M. Fauconnet avait le bras long—qu'il s'agisse d'obtenir une faveur, de faire réformer un conscrit à la révision, ou d'intervenir dans les affaires de justice.

Aussi les quémandeurs, aux vacances, affluaient-ils au château d'Agonges, qu'il habitait depuis la mort de son père.

Enfin l'on devait à son influence la mise en train d'un petit chemin de fer à voie étroite de Moulins à Cosne, qui desservait Bourbon et Saint-Aubin.

Mais l'ancien républicain intransigeant, si farouche dans son opposition à l'Empire, était devenu le bon bourgeois de gouvernement ayant la crainte et le mépris des extrêmes, du côté rouge comme du côté blanc.

Or, M. Noris étant mort, ses filles s'empressèrent d'affermer les deux domaines à un fermier général en vogue, qui nous donna congé.

Nous décidâmes, la Victoire et moi, de nous retirer dans une quelconque locature, laissant les deux garçons prendre une ferme à leur compte.

Justement, une du docteur se trouvait disponible: je m'employai à la leur faire donner.
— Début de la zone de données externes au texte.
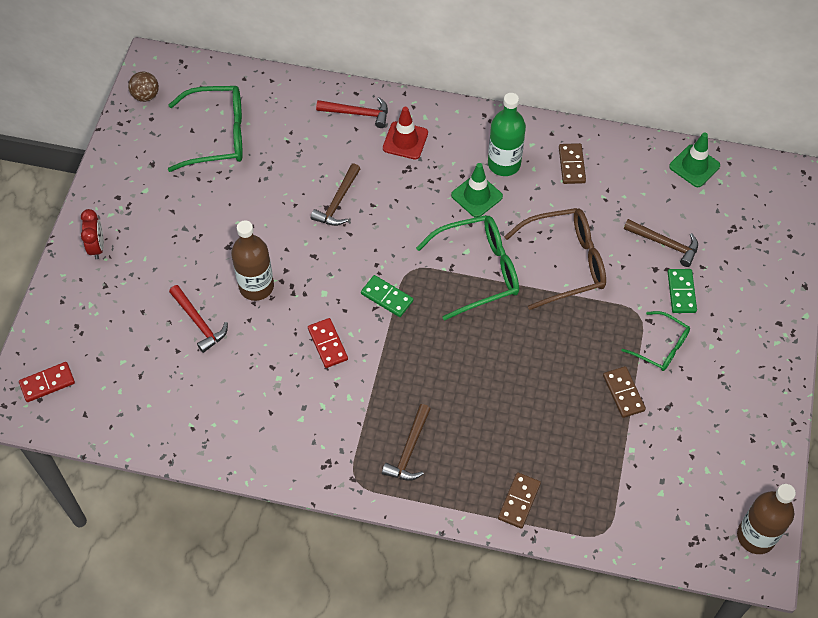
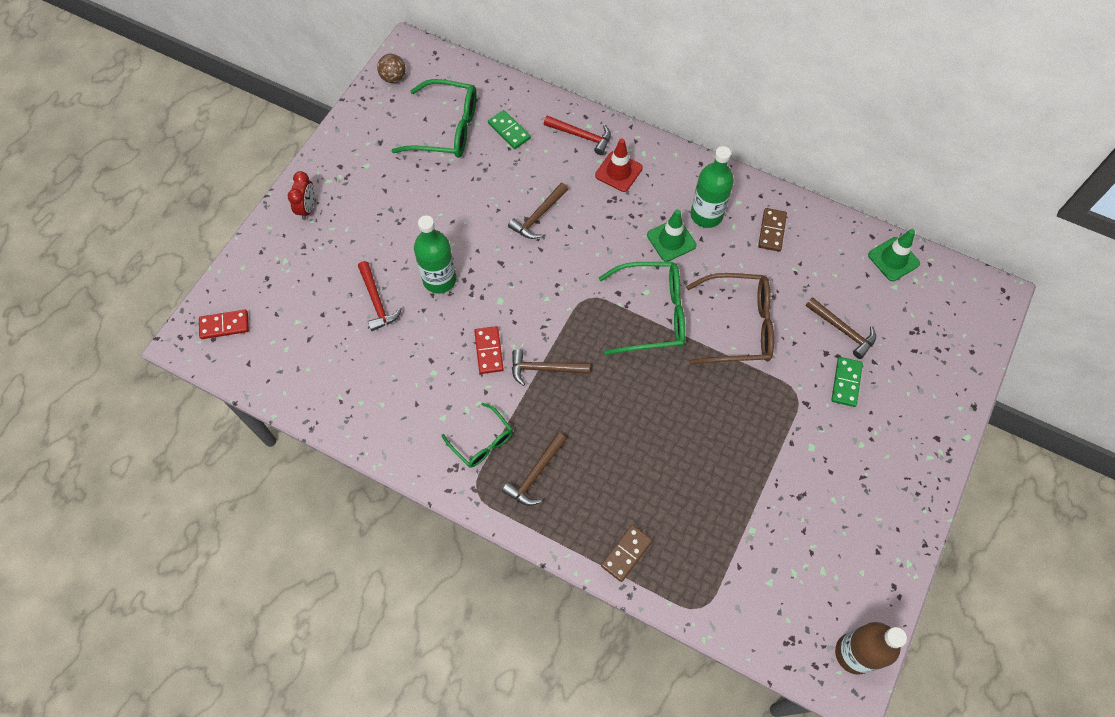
camera: 15 degrees right, 5 degrees up
(256, 286) = (439, 279): brown bottle -> green bottle
(387, 297) = (557, 319): green domino -> green domino (509, 131)
(388, 348) = (544, 368): none -> brown hammer
(623, 393) = (760, 470): brown domino -> none
(661, 347) = (811, 433): green glasses -> green glasses (482, 442)

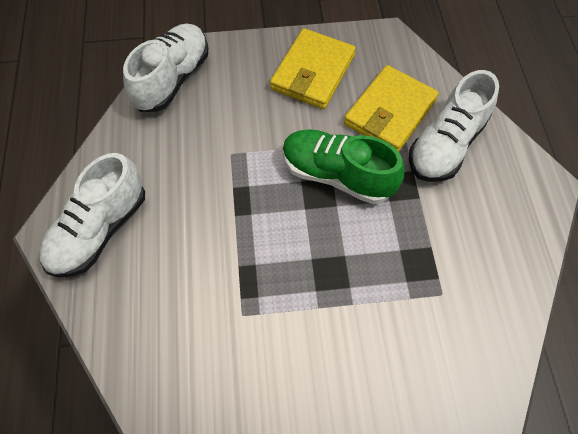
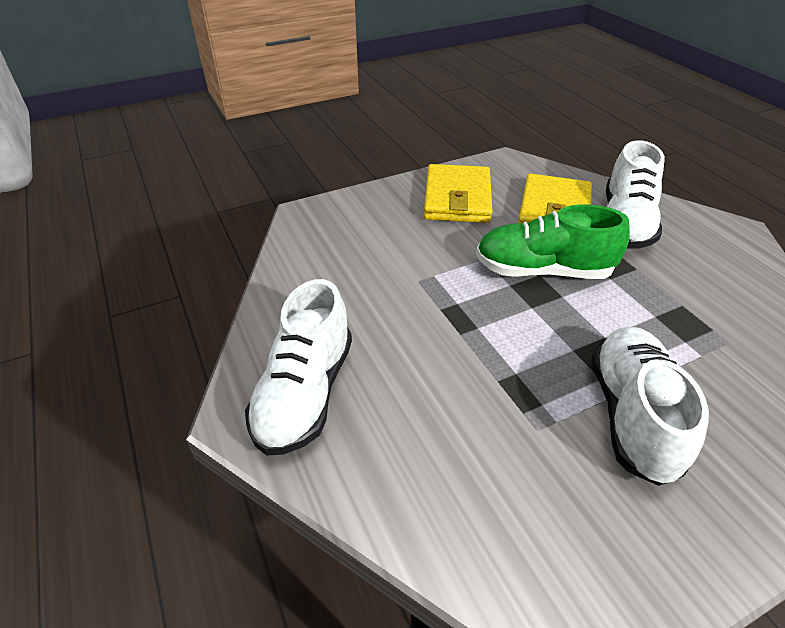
camera: 20 degrees left, 20 degrees down
(172, 79) = (313, 234): white shoe -> white shoe (632, 415)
A des conditions d'ailleurs sévères,—car notre député, si féru du bonheur du peuple, écorchait comme un vulgaire Gouin les tenanciers de ses domaines.

Quelle grande marge il y a toujours entre les mots et les actes!

Pour moi je pus louer au Chat-huant ou «Chavant» de Saint-Aubin, un petit bien à trois vaches, de la même grandeur à peu près que celui où j'avais débuté jadis sur les Craux de Bourbon. Au prix fort; mais avec les revenus de mes petites économies—placées par le notaire sur hypothèque sérieuse—je comptais pouvoir joindre les deux bouts assez tranquillement.